Stock Markets March 5, 2026

Nvidia Shares Slip After Report on Global AI Accelerator Export Controls

Draft U.S. rules would require licenses for nearly all exports of advanced AI accelerators from Nvidia and AMD, widening current curbs to a global scale

By Nina Shah NVDA AMD
Nvidia Shares Slip After Report on Global AI Accelerator Export Controls
NVDA AMD

Shares of NVIDIA Corporation and Advanced Micro Devices declined after a report indicated the U.S. government is drafting export-control regulations that would require companies to obtain Commerce Department approval for most shipments of AI accelerators worldwide.
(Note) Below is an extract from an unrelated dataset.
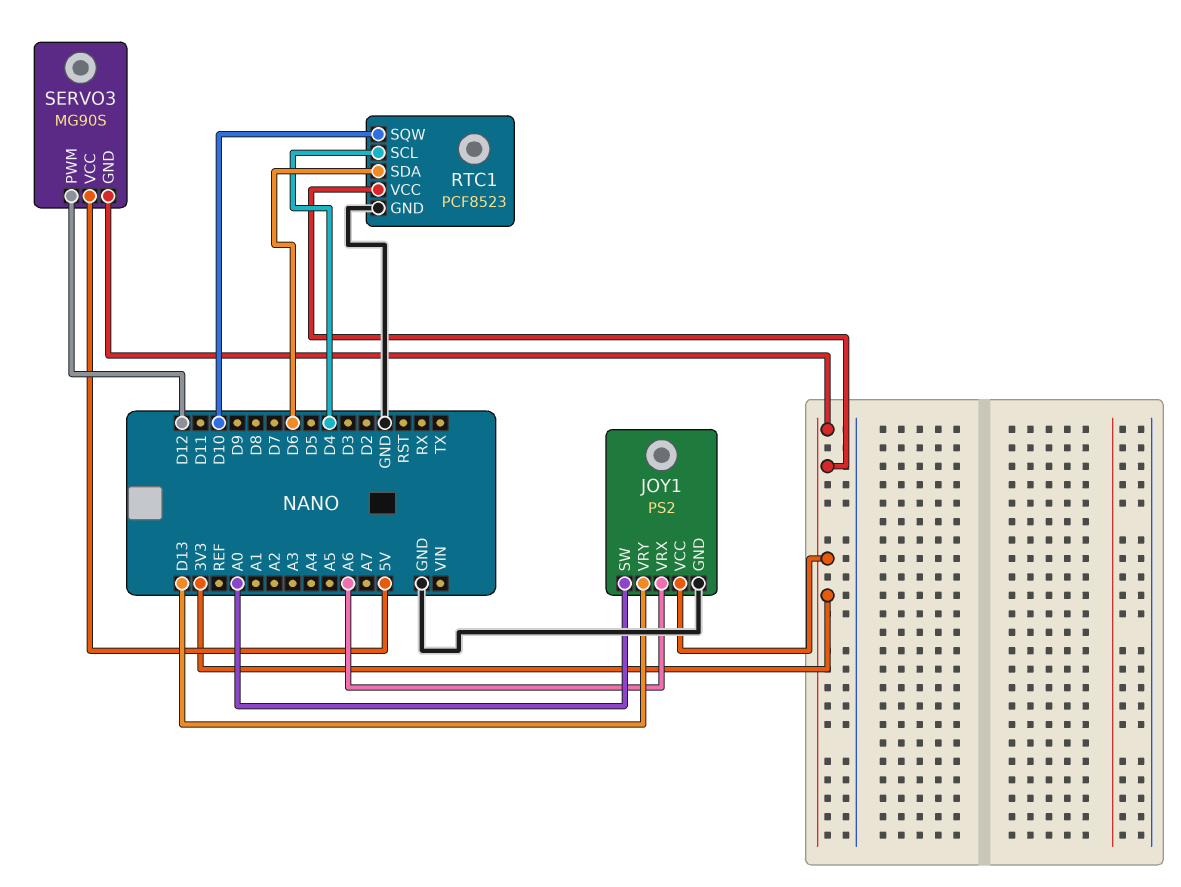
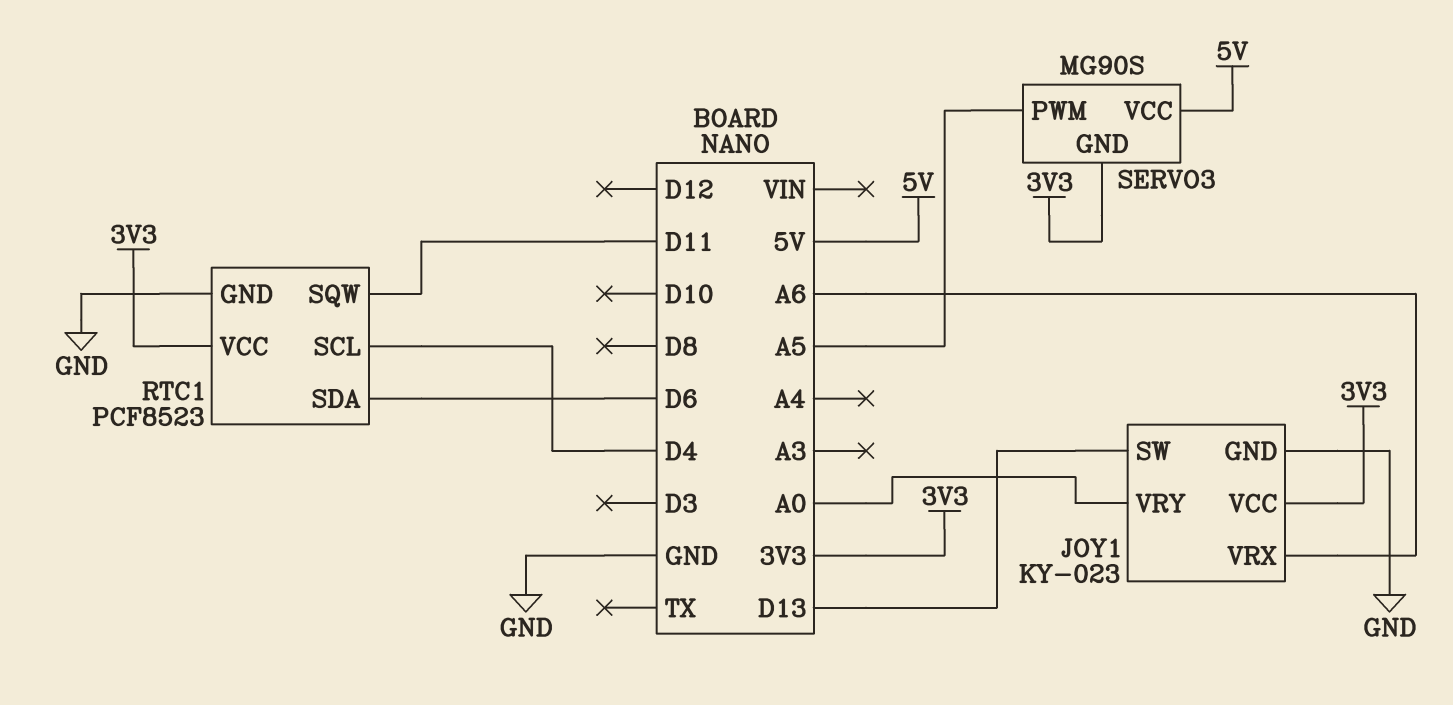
JOY1: PS2 -> KY-023
JOY1 pin SW: A0 -> D13
JOY1 pin VRY: D13 -> A0
RTC1 pin SQW: D10 -> D11
SERVO3 pin PWM: D12 -> A5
The proposed draft would extend current country-specific restrictions to a global regime, set review thresholds for shipments of Nvidia's GB300 GPUs, and create approval conditions tied to allied governments and investments in American AI.

Key Points

  • The draft rules would expand export controls from about 40 countries to a global framework, requiring U.S. government approval for most AI accelerator exports from Nvidia and AMD.
  • Shipments of up to 1,000 GB300 GPUs would undergo review with some exemption options; larger shipments would need pre-clearance and could face conditions such as business model disclosures or government site visits.
  • Deployments above 200,000 GB300 GPUs for one company in one country would require host-government participation in approvals and U.S. approval only for allies making security commitments and matching investments in American AI.

Shares of NVIDIA Corporation (NASDAQ:NVDA) and Advanced Micro Devices (NASDAQ:AMD) moved lower on Thursday after reports emerged that the U.S. administration is preparing draft regulations that would tighten export controls on advanced AI accelerators. NVDA fell about 1.7% in afternoon trading while AMD slid roughly 2% as investors reacted to the potential policy changes.

According to individuals familiar with the matter cited in reporting, the draft framework would expand current export restrictions - which today apply to roughly 40 countries - to a worldwide regime. Under the proposed rules, companies would need to secure approval from the U.S. government for nearly all exports of AI accelerators produced by Nvidia and AMD.

The draft would place shipments of up to 1,000 of Nvidia's newest GB300 graphics processing units under a review process that allows for some exemptions. Shipments larger than that would require pre-clearance prior to seeking export licenses and could be subject to specific conditions. Those conditions might include disclosures about business models or on-site visits by government officials, according to the reporting.

For very large deployments - defined in the draft as more than 200,000 GB300 GPUs owned by a single company in a single country - the host government would be expected to take part in the approval process. The U.S. would approve such exports only to allied countries that provide security commitments and make matching investments in American AI capabilities, though the draft does not specify a numerical investment ratio.

Officials drafting the rules stated the measures are not intended to amount to an export ban. Instead, the proposal would establish the Commerce Department as the central gatekeeper for AI hardware exports. Both commercial firms and foreign governments would need Commerce Department sign-off to purchase the chips that power large-scale AI services offered by companies such as OpenAI and Alphabet.

The reported framework would give Washington the authority to determine whether and under what conditions countries can build and operate facilities for training and running artificial-intelligence models using these accelerators. The proposal would thereby link export approvals to allied security commitments and investments in U.S.-based AI capabilities.


What this means for markets

Equities of major chip suppliers moved down on the news as the potential for broader, more stringent export controls could affect global supply, customer access, and commercial deployment plans for large AI systems. The proposal centers on high-performance accelerators used by cloud and AI service providers.

Risks

  • Increased regulatory approval requirements could constrain hardware availability and delay deployments by cloud and AI service providers - affecting the semiconductor and cloud infrastructure sectors.
  • Conditions tied to exports, such as business disclosures or site visits, could complicate commercial negotiations and cross-border operations for chipmakers and their customers - impacting technology and enterprise spending.
  • Limiting approvals to allied countries that commit to security and invest in U.S. AI may reduce market access in some regions and shift sourcing or deployment strategies - affecting global supply chains in semiconductors and data center services.